METHODS: Among subjects with suspected TN allergy, group 1 underwent or agreed to undergo a challenge to one or more TNs while group 2 elected to avoid all TNs. The groups were compared with regard to demographics, other food allergies, qualify of life (QOL), and reasons for wanting or declining TN challenges.

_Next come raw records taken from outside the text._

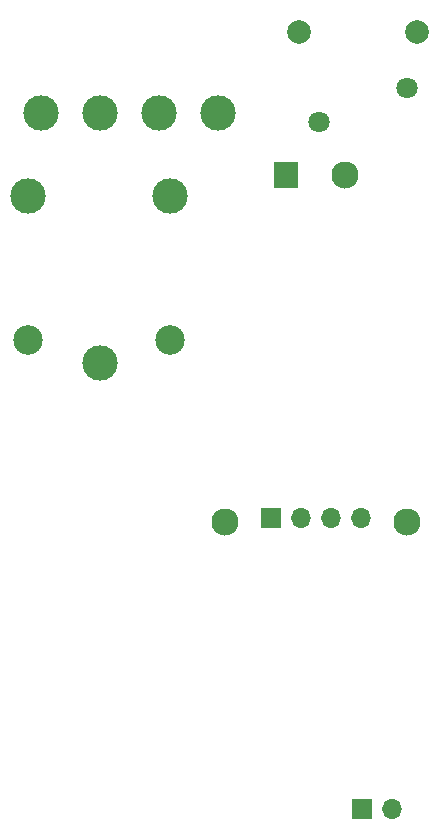
<source format=gbr>
%TF.GenerationSoftware,KiCad,Pcbnew,7.0.1*%
%TF.CreationDate,2023-04-13T16:06:33-04:00*%
%TF.ProjectId,IoT Lightswitch,496f5420-4c69-4676-9874-737769746368,rev?*%
%TF.SameCoordinates,Original*%
%TF.FileFunction,Soldermask,Bot*%
%TF.FilePolarity,Negative*%
%FSLAX46Y46*%
G04 Gerber Fmt 4.6, Leading zero omitted, Abs format (unit mm)*
G04 Created by KiCad (PCBNEW 7.0.1) date 2023-04-13 16:06:33*
%MOMM*%
%LPD*%
G01*
G04 APERTURE LIST*
%ADD10C,3.000000*%
%ADD11R,1.700000X1.700000*%
%ADD12O,1.700000X1.700000*%
%ADD13C,2.500000*%
%ADD14C,1.800000*%
%ADD15R,2.000000X2.300000*%
%ADD16C,2.300000*%
%ADD17C,2.000000*%
G04 APERTURE END LIST*
D10*
%TO.C,J1*%
X157574000Y-60960000D03*
X152574000Y-60960000D03*
X147574000Y-60960000D03*
X142574000Y-60960000D03*
%TD*%
D11*
%TO.C,SW5*%
X169799000Y-119888000D03*
D12*
X172339000Y-119888000D03*
%TD*%
D11*
%TO.C,V  T  R  G*%
X162062000Y-95250000D03*
D12*
X164602000Y-95250000D03*
X167142000Y-95250000D03*
X169682000Y-95250000D03*
%TD*%
D10*
%TO.C,K1*%
X147574000Y-82160000D03*
D13*
X153524000Y-80210000D03*
D10*
X141524000Y-68010000D03*
X153574000Y-67960000D03*
D13*
X141524000Y-80210000D03*
%TD*%
D14*
%TO.C,RV1*%
X166116000Y-61722000D03*
X173616000Y-58822000D03*
%TD*%
D15*
%TO.C,PS1*%
X163362000Y-66209500D03*
D16*
X168362000Y-66209500D03*
X158162000Y-95609500D03*
X173562000Y-95609500D03*
%TD*%
D17*
%TO.C,C2*%
X164418000Y-54102000D03*
X174418000Y-54102000D03*
%TD*%
M02*

</source>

RESULTS: 35 patients age 3-17 years were included (Group 1: n=26, Group 2: n=9). Co-existent peanut allergy was diagnosed in 81% of group 1 and 89% of group 2 (p>0.1). Reasons for testing for TN allergy varied, but <25% were tested due to a TN reaction (Group 1: 15%, Group 2: 22%). Less than 50% of all participants had ever ingested a TN (prior to OFC). 54% of those in Group 1 had a non-nut food allergy compared to 67% in Group 2 (p>0.1). 16% in group 1 had ≥3 non-nut allergies compared to 0% in group 2, with a higher proportion of allergies to milk, egg, soy, and wheat. There was no difference in mean QOL parent form scores (p>0.1). Patients had a variety of reasons for wanting or declining a TN OFC.
CONCLUSIONS: The decision to undergo a TN challenge in patients with other nut or other food allergies appears complex, with multiple underlying factors determining those who prefer challenges or a complete nut avoidance diet. Management options are best personalized to each family.